Now, interestingly enough, the original version actually took this into account and used *volatile* to stop the optimizer from
removing the store/load, ie:

`volatile float z = (x + 25165824.0f);`

Seems like there were more souls who thought *volatile* was not necessary and concerned about perf:
https://github.com/OpenImageIO/oiio/issues/963

Compiler Explorer example here (try removing/adding *volatile* to see the effect).
Interestingly CE’s version of Visual Studio 2015/17 doesn’t optimize it out, but Clang/GCC should work.
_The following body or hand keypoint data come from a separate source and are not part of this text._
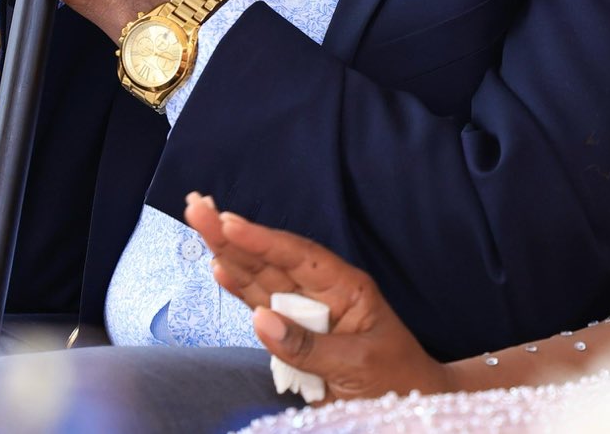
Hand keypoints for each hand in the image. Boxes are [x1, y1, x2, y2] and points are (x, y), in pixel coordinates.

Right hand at [184, 194, 458, 403]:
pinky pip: (262, 307)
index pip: (299, 256)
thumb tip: (259, 320)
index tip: (228, 221)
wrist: (411, 403)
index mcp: (348, 287)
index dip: (262, 240)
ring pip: (261, 277)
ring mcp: (308, 311)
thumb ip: (308, 345)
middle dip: (234, 235)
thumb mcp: (359, 364)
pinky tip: (219, 269)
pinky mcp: (295, 334)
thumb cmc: (396, 377)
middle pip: (272, 259)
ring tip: (200, 224)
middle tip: (197, 207)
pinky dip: (240, 290)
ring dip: (229, 253)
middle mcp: (325, 293)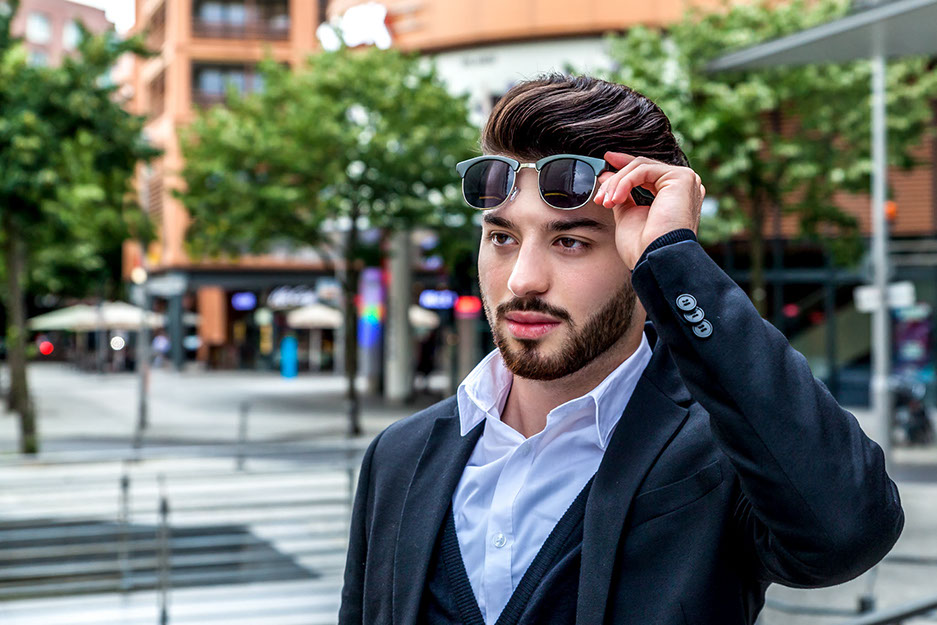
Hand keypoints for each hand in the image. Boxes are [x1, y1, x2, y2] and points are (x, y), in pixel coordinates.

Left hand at [593, 152, 704, 269]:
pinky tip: (615, 199)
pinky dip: (624, 182)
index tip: (605, 164)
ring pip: (640, 167)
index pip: (647, 173)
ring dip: (617, 183)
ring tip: (606, 202)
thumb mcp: (628, 215)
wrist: (654, 259)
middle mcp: (682, 187)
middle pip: (642, 168)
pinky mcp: (682, 178)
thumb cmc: (643, 246)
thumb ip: (621, 194)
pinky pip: (643, 170)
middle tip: (600, 194)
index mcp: (673, 196)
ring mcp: (685, 181)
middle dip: (616, 178)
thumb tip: (607, 175)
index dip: (625, 166)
With fast math enabled, all we get is:

```
1foo(float): # @foo(float)
2 xorps xmm0, xmm0
3 ret
```

What *should* happen (VS2015/fast math disabled) is (only relevant fragment):

```
1movss xmm0, DWORD PTR _x$[esp-4]
2cvtps2pd xmm0, xmm0
3mulsd xmm0, QWORD PTR __real@3fd45f306dc9c883 // * (1.0 / PI)
4cvtpd2ps xmm2, xmm0
5movaps xmm1, xmm2
6addss xmm1, DWORD PTR __real@4bc00000
7subss xmm1, DWORD PTR __real@4bc00000
8subss xmm2, xmm1
```

With fast math and *volatile* (Clang):

```
1addss xmm0, dword ptr [rip + .LCPI0_1]
2movss dword ptr [rsp - 4], xmm0
3movss xmm1, dword ptr [rsp - 4] # xmm1 = mem[0],zero,zero,zero
4subss xmm0, xmm1
```

With fast math and *volatile* (VS2017):

```
1addss xmm1,dword ptr [__real@4bc00000 (07FF7D2672410h)]
2movss dword ptr [rsp+8],xmm1
3movss xmm1,dword ptr [z]
4subss xmm1,dword ptr [__real@4bc00000 (07FF7D2672410h)]
5subss xmm0,xmm1
```

You might be a bit concerned about the store/load, but I wouldn’t worry about it too much, we don’t really have
to wait for it, store forwarding should save us here. Purely out of curiosity, we
still decided to see if we can persuade the compiler to generate a bit tighter code. One thing that was tried was
moving *volatile*:

```
volatile float BIG_C = 25165824.0f;
[...]
float z = (x + BIG_C);
x = x - (z - BIG_C);
```

That was enough to fool MSVC:

```
1movaps xmm2,xmm0
2addss xmm2,dword ptr [BIG_C (07FF60EB6A008h)]
3movss xmm1,dword ptr [BIG_C (07FF60EB6A008h)]
4subss xmm2,xmm1
5subss xmm0,xmm2
```

…but Clang could see right through our ruse, that one caused a bit of head scratching, it actually left some of the code, but removed the bit where we divide by *PI*
(*mulsd* in one of the snippets above):

```
1foo(float): # @foo(float)
2 movss xmm1, dword ptr [rip + BIG_C] # xmm1 = mem[0],zero,zero,zero
3 movss xmm0, dword ptr [rip + BIG_C] # xmm0 = mem[0],zero,zero,zero
4 subss xmm0, xmm1
```

Why? Well, it was smart enough to notice the expression is something like:

`x = x - (x + C - C) = (x + C) - (x + C)`

*x*is. We asked to load

*C*, so it did that, but

*only*that. Well played, Clang/GCC, well played.

It didn’t really matter all that much, as mentioned, it was purely a fun exercise, but I was still quite impressed.